Todos os anos são iguais num certo sentido: pessoas falecem, quer sejam familiares nossos ou personalidades do mundo.
O ano de 2024 se destacou pela morte de Silvio Santos aos 93 anos.
A internet demonstrou grande comoção por várias semanas.
Trechos memoráveis do apresentador, comentários em texto sobre sua importância e diversas declarações em vídeo de colegas e admiradores.
Na mesma linha, em outubro, um cantor britânico faleceu de forma trágica na Argentina e não demorou para que fãs locais surgissem em vigília para prestar homenagens em frente ao local de sua morte.
Alguém pode achar que manifestações como essas são exageradas e em vão. Se medíssemos o valor delas por sua capacidade de reverter uma ocorrência, nenhuma serviria, de fato, afinal, nada nem ninguém pode algo diante da inevitabilidade da morte.
Mas as expressões de pesar pela perda de alguém valem pelo sofrimento do vivente e, psicologicamente falando, pelos ajustes subjetivos que são fundamentais para a experiência de um luto.

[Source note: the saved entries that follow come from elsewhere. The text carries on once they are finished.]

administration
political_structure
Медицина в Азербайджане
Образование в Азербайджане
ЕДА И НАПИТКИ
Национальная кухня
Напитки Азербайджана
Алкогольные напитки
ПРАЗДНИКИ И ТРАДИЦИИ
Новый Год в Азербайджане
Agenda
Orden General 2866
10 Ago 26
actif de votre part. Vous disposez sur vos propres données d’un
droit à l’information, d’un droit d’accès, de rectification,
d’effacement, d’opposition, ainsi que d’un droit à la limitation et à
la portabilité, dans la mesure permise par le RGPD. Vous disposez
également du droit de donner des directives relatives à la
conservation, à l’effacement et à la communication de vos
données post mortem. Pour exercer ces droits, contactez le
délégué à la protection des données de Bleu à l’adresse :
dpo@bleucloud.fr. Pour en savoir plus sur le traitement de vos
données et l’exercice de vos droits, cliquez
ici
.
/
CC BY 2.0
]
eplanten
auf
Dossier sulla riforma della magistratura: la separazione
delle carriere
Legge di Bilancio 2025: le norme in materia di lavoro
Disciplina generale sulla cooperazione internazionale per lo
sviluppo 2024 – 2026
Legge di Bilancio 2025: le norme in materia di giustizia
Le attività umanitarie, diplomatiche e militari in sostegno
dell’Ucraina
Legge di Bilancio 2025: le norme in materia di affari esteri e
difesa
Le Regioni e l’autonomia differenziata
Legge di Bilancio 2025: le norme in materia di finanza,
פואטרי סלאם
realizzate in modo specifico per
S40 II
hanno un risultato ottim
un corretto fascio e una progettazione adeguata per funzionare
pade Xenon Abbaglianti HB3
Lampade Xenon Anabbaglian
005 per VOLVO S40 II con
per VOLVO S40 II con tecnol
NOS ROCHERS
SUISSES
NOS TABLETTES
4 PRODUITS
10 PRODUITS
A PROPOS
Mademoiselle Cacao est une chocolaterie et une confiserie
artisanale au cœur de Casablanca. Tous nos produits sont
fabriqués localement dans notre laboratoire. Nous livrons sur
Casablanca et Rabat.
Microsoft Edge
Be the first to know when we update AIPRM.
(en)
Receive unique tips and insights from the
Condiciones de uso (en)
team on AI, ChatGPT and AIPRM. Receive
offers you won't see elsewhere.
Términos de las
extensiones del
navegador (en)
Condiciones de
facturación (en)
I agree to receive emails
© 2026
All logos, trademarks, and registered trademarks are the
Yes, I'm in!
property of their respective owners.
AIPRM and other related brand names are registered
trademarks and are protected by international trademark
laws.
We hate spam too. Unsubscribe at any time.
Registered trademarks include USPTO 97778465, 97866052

Sou muito simpático às manifestações coletivas. São fenômenos antigos, mas que foram muito ampliados com a internet, que torna quase instantânea a veiculação de notícias e amplia a variedade e o alcance de demonstrações de sentimento.

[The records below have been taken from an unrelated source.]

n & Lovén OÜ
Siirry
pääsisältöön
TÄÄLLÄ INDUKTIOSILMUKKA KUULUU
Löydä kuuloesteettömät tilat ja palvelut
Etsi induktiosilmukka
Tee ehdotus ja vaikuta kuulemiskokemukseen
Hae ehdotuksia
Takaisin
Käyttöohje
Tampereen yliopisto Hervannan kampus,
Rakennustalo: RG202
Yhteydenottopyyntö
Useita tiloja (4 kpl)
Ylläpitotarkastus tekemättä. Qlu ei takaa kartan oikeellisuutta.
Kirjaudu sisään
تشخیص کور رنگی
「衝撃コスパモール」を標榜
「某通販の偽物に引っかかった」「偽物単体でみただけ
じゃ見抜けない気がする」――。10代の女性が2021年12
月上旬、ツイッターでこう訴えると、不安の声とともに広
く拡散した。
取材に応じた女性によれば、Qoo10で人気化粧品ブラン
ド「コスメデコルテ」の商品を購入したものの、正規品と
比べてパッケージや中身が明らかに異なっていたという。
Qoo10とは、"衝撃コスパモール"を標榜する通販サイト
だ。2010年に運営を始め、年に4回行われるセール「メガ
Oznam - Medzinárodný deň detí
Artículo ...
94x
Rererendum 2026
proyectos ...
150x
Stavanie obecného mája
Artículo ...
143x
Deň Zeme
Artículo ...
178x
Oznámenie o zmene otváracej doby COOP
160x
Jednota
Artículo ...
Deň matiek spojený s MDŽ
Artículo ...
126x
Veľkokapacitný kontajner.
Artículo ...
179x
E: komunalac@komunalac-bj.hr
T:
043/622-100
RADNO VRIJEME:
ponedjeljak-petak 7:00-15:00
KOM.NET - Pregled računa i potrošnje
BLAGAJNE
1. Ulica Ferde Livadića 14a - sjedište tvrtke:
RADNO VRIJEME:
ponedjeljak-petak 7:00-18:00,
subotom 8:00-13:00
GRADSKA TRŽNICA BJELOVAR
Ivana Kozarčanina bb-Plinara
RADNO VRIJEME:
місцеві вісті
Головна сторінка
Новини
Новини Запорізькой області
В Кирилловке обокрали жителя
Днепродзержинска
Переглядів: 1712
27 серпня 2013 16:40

Meu interesse nesses eventos é tão somente porque lidamos muito mal com a morte, e em grande medida, essa dificuldade representa uma negação deliberada de entrar em contato com as emoções normais quando há o rompimento de um laço.
Me agradam as comoções públicas pois elas fazem um curioso movimento distinto do que se observa no sofrimento de luto mais privado e individual.

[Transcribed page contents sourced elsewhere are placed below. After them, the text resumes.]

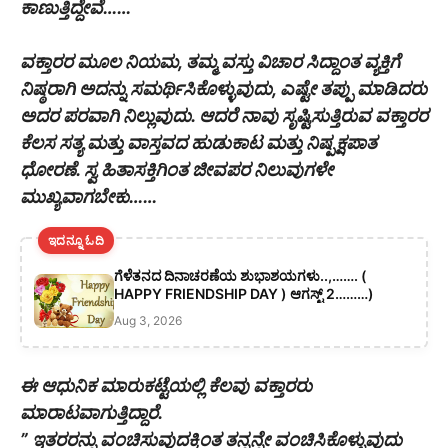
ಕಾಣುತ್ತಿದ್ದೇವೆ……
ವಕ್ತಾರರ ಮೂಲ ನಿಯಮ, ತಮ್ಮ ವಸ್ತು ವಿಚಾರ ಸಿದ್ದಾಂತ ವ್ಯಕ್ತಿಗೆ
ನಿಷ್ಠರಾಗಿ ಅದನ್ನು ಸಮರ್ಥಿಸಿಕೊಳ್ಳುವುದು, ಎಷ್ಟೇ ತಪ್ಪು ಮಾಡಿದರು
ಅದರ ಪರವಾಗಿ ನಿಲ್ಲುವುದು. ‌ಆದರೆ ನಾವು ಸೃಷ್ಟಿಸುತ್ತಿರುವ ವಕ್ತಾರರ
ಕೆಲಸ ಸತ್ಯ ಮತ್ತು ವಾಸ್ತವದ ಹುಡುಕಾಟ ಮತ್ತು ನಿಷ್ಪಕ್ಷಪಾತ
ಧೋರಣೆ. ಸ್ವ ಹಿತಾಸಕ್ತಿಗಿಂತ ಜೀವಪರ ನಿಲುವುಗಳೇ
ಮುಖ್ಯವಾಗಬೇಕು……
ಇದನ್ನೂ ಓದಿ
ಗೆಳೆತನದ ದಿನಾಚರಣೆಯ ಶುಭಾಶಯಗಳು..,……. (
HAPPY FRIENDSHIP DAY ) ಆಗಸ್ಟ್ 2………)
Aug 3, 2026
ಈ ಆಧುನಿಕ ಮಾರುಕಟ್ಟೆಯಲ್ಲಿ ಕೆಲವು ವಕ್ತಾರರು
ಮಾರಾಟವಾಗುತ್ತಿದ್ದಾರೆ.
” ಇತರರನ್ನು ವಂಚಿಸುವುದಕ್ಕಿಂತ ತನ್ನನ್ನೇ ವಂಚಿಸಿಕೊಳ್ಳುವುದು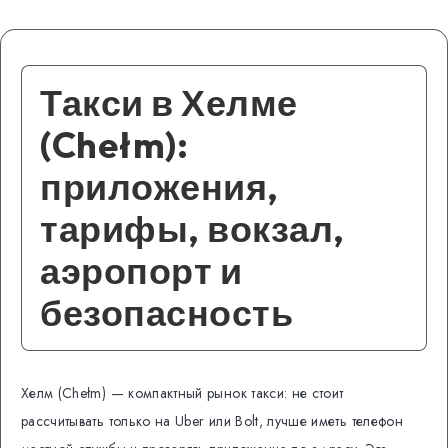
Такси в Хелме
(Chełm):
приложения,
тарифы, вокзал,
аэропорт и
безопасность
Хелм (Chełm) — компактный рынок такси: не стоит
рассчитывать только на Uber или Bolt, лучше иметь телефон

Essas manifestações em massa promovem uma permissão para expressão de sentimentos comuns e criam, na rua ou nas redes sociais, um espaço seguro para a partilha desses afetos.
Por outro lado, nos falecimentos privados, principalmente depois do tradicional ritual de sepultamento, o que se vê é uma força que vai na direção contrária à expressão da dor.
O sofrimento passa a ser insistentemente ocultado ou impedido, deixando de ser praticado de forma compartilhada, mesmo dentro de um ambiente familiar que está sob o efeito de uma mesma perda.
Um terrível senso comum insiste em sugerir que o melhor que se faz é esquecer, uma vez que lembrar da pessoa perdida faria mal e que não se deve chorar, pois isso demonstraria fraqueza.
Dessa forma, excluímos uns dos outros a possibilidade de identificarmos e expressarmos uma tristeza real.
Talvez façamos isso sem más intenções: desejamos muito fortemente ao nosso semelhante que fique bem e que fique logo, mesmo que fingindo, como um teatro absurdo de uma ditadura da felicidade.
Por isso, desejo que, no momento de uma despedida, os fãs apaixonados encontrem apoio mútuo e que, conectando-se com suas emoções verdadeiras, possam nos ensinar que um enlutamento é melhor vivido a partir de lembranças, sem pressa e sem pressão.